1. Field of the Invention
This invention relates generally to air conditioning systems and more particularly to a control valve for refrigerant entering an evaporator of an automotive air conditioning system.
It is conventional in automotive air conditioning systems to use a control valve to regulate the flow of refrigerant into the evaporator. The control valve throttles flow of the refrigerant liquid passing from the condenser into the evaporator to thereby reduce the pressure of the refrigerant entering the evaporator and provide efficient operation of the system.
One type of control valve currently in use is an expansion valve which senses evaporator pressure and temperature and regulates refrigerant flow by moving a pin along its longitudinal axis to displace a valve element from a valve seat disposed in the flow stream against the bias of a spring. The position of the valve element determines the degree which the refrigerant liquid passing from the condenser into the evaporator is throttled. Such valves are effective in maintaining reasonably optimum system performance under varying operating conditions; however, they are relatively expensive and complex mechanisms which are subject to malfunction requiring costly replacement expenses. Another disadvantage of such valves relates to the difficulty in providing sufficient space to fit the relatively large package in many engine compartments.

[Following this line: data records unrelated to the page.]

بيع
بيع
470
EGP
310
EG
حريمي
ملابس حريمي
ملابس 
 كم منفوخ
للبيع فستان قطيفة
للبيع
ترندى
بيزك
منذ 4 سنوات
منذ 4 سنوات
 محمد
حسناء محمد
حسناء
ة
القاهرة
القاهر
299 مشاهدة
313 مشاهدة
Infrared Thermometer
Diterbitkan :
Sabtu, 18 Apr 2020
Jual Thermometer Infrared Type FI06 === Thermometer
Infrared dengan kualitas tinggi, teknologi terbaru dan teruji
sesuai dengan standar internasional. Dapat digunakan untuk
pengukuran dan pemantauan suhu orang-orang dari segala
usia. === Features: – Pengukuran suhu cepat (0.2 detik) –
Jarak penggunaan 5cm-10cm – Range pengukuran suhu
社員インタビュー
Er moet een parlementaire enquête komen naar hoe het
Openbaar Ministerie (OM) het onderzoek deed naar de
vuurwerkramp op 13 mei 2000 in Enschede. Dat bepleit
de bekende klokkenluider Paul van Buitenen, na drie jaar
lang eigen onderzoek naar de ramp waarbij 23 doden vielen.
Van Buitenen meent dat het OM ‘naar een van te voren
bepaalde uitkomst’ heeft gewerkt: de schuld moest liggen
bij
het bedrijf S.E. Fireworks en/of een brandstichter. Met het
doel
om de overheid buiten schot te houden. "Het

Another common valve currently in use, known as an orifice tube, comprises a short tube having a relatively small diameter bore which throttles flow of the refrigerant liquid. Although the ideal size of the orifice varies with the particular operating conditions of the system; a compromise is made in which the diameter of the tube is generally selected so that under conditions which include road speeds and relatively low temperature air the orifice throttles flow to provide efficient operation of the system. However, at idle speeds and high ambient temperature conditions system refrigerant pressure rises causing a concomitant increase in evaporator pressure. This results in increasing the refrigerant's saturation temperature and decreasing the cooling efficiency of the system. Under such conditions, a smaller diameter orifice would restrict flow to a greater extent and thereby lower evaporator pressure and improve the cooling efficiency of the system.
Attempts have been made using a tube having an orifice diameter selected to provide suitable flow at normal road speed conditions along with means to change the effective size of the orifice to restrict flow and decrease pressure downstream of the control valve at operating conditions which increase the condenser pressure, such as high ambient temperature, idle speed conditions. An example of a device incorporating such flow restricting means is shown in U.S. Pat. No. 4,951,478 in which an orifice tube is supported in a piston movably mounted in a cylinder. The orifice and piston in one position functions in the same manner as a conventional fixed orifice control; however increased pressure causes the piston to move against the bias of a spring to a second position adjacent a solid plug axially aligned with the exit end of the orifice tube to restrict flow through the tube. While this type of device could be effective in providing restricted flow when condenser pressure increases, the components are very small making it relatively costly to manufacture and assemble.